Edit the records from the start through the line containing "What is the average value" by replacing "tallest" with "highest", leaving everything else unchanged, and return only those lines.
-- Opening Marker --
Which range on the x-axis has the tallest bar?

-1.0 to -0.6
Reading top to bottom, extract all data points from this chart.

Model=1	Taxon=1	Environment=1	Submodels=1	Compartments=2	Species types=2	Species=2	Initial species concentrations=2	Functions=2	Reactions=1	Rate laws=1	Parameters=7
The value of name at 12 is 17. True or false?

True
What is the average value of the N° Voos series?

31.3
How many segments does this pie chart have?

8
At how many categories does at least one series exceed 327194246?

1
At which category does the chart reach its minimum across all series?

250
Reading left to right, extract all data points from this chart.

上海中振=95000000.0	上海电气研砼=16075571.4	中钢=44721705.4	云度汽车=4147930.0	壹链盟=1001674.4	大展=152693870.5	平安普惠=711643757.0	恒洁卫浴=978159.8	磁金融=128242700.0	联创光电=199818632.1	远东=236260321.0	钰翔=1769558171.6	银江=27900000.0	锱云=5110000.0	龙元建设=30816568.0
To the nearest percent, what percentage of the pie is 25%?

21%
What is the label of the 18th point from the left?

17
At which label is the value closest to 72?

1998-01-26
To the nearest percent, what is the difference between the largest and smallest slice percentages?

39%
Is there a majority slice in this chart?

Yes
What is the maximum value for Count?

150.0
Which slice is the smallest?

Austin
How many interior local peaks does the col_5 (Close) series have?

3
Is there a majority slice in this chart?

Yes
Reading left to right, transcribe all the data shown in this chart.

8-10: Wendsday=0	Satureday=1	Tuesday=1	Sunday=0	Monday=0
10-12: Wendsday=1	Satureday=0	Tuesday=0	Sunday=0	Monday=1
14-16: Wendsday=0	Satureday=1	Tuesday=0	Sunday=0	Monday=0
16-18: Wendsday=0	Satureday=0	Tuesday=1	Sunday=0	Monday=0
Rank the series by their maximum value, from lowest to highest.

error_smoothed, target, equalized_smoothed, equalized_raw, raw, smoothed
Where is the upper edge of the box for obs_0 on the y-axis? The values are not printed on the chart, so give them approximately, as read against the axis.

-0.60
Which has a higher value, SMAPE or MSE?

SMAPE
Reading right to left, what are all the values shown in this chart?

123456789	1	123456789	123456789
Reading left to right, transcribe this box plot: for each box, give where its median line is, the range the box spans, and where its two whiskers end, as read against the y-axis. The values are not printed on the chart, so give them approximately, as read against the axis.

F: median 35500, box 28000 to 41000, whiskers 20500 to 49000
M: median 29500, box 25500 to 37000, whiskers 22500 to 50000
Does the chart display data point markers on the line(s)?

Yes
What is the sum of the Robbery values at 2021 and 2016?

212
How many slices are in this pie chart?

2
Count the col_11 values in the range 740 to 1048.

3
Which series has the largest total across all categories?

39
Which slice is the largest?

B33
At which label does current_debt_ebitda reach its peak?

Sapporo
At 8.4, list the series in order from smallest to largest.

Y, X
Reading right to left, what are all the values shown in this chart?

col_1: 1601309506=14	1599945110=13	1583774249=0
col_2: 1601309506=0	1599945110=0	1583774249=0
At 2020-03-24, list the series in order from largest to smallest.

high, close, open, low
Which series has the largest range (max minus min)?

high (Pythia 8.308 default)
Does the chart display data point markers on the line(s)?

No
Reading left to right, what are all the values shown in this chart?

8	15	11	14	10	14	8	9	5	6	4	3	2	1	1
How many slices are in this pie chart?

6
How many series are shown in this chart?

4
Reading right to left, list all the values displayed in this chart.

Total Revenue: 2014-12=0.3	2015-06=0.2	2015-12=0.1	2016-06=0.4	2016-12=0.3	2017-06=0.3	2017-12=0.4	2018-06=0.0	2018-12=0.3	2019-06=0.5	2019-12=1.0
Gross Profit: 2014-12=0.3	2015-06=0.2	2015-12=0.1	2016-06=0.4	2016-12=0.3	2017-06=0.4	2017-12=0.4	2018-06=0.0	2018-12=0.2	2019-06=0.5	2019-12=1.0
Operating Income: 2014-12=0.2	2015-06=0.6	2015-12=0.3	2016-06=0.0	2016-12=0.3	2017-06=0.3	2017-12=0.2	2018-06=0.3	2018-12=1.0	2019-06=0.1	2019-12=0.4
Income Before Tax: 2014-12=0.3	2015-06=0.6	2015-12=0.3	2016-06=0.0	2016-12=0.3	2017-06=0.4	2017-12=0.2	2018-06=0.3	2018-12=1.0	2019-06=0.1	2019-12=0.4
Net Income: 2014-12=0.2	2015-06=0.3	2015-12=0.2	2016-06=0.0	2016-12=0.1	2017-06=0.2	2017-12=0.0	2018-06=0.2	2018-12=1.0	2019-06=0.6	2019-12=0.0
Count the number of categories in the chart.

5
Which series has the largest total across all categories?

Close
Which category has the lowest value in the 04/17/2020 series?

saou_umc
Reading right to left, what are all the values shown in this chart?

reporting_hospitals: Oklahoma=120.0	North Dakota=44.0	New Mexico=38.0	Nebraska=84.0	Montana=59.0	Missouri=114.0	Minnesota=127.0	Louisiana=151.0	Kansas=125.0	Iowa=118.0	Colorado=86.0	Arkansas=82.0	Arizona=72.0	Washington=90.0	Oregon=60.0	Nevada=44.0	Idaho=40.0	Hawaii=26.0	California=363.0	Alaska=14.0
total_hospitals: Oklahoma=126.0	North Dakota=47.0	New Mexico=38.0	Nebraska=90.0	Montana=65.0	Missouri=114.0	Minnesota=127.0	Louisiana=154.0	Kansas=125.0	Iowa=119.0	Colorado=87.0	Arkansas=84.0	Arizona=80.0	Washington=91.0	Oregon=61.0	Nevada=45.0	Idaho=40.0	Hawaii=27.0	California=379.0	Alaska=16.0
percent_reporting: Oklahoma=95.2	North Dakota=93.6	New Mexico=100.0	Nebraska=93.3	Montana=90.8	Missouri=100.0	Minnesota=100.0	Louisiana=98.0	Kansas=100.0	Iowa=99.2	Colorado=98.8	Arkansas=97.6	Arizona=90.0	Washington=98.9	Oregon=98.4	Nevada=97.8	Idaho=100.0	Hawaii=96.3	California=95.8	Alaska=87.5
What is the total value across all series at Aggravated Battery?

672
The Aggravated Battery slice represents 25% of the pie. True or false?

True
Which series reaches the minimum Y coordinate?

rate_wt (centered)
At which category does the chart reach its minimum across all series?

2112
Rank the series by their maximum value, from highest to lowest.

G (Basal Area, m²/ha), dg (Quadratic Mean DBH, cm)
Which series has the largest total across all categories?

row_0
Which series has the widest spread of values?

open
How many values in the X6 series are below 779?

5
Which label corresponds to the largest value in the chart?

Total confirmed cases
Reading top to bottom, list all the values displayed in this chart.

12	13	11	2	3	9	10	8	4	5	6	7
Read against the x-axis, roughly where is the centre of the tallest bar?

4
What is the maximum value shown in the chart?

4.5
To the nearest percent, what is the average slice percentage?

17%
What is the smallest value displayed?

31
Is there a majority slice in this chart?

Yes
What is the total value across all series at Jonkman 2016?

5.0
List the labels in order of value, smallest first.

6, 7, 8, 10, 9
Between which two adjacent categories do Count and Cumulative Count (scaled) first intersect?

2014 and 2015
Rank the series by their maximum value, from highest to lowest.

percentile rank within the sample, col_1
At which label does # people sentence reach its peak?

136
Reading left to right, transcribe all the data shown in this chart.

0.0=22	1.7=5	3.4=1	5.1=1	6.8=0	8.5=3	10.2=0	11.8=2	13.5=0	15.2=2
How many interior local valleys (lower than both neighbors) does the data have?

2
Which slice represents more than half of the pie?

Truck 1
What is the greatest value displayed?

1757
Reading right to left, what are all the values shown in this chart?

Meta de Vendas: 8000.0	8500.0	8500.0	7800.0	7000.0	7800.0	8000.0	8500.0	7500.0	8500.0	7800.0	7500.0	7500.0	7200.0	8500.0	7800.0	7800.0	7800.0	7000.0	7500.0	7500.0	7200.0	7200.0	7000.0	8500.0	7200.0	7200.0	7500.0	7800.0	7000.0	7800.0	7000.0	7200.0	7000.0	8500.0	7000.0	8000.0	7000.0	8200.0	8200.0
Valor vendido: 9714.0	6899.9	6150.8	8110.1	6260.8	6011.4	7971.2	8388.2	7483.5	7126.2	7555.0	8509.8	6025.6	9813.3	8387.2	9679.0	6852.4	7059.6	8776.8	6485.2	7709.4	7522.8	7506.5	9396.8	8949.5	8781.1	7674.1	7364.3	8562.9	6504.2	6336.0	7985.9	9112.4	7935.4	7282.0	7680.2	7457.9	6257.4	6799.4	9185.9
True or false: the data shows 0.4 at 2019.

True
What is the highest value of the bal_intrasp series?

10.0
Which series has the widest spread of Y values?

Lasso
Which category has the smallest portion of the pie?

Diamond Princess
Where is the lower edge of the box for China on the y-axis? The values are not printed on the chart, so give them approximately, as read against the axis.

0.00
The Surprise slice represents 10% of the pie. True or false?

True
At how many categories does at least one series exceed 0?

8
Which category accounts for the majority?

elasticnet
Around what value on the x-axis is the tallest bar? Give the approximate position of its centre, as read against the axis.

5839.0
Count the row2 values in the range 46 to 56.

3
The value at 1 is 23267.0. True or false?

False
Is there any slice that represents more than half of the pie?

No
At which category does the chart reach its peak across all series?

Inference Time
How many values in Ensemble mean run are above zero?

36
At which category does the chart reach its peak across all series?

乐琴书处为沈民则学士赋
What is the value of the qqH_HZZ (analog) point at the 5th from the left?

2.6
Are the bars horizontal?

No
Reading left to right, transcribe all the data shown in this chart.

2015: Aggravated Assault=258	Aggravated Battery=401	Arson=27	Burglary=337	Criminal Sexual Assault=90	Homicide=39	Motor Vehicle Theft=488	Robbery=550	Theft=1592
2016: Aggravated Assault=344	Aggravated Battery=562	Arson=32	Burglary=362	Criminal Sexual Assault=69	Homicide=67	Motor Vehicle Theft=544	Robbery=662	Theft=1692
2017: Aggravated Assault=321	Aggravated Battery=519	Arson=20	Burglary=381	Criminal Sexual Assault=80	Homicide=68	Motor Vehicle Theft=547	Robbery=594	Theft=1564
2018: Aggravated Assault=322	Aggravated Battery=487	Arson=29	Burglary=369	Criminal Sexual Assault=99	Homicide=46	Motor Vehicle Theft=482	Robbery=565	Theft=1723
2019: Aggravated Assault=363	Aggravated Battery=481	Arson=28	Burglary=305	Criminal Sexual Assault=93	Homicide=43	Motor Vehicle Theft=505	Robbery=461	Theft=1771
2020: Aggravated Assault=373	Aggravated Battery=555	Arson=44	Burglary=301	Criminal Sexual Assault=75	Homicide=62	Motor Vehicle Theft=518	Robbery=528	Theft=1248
-- Closing Marker --
**EXERCISE SOLUTION**
Which range on the x-axis has the highest bar?

-1.0 to -0.6
Reading top to bottom, extract all data points from this chart.

Model=1	Taxon=1	Environment=1	Submodels=1	Compartments=2	Species types=2	Species=2	Initial species concentrations=2	Functions=2	Reactions=1	Rate laws=1	Parameters=7
The value of name at 12 is 17. True or false?

True
What is the average value of the N° Voos series?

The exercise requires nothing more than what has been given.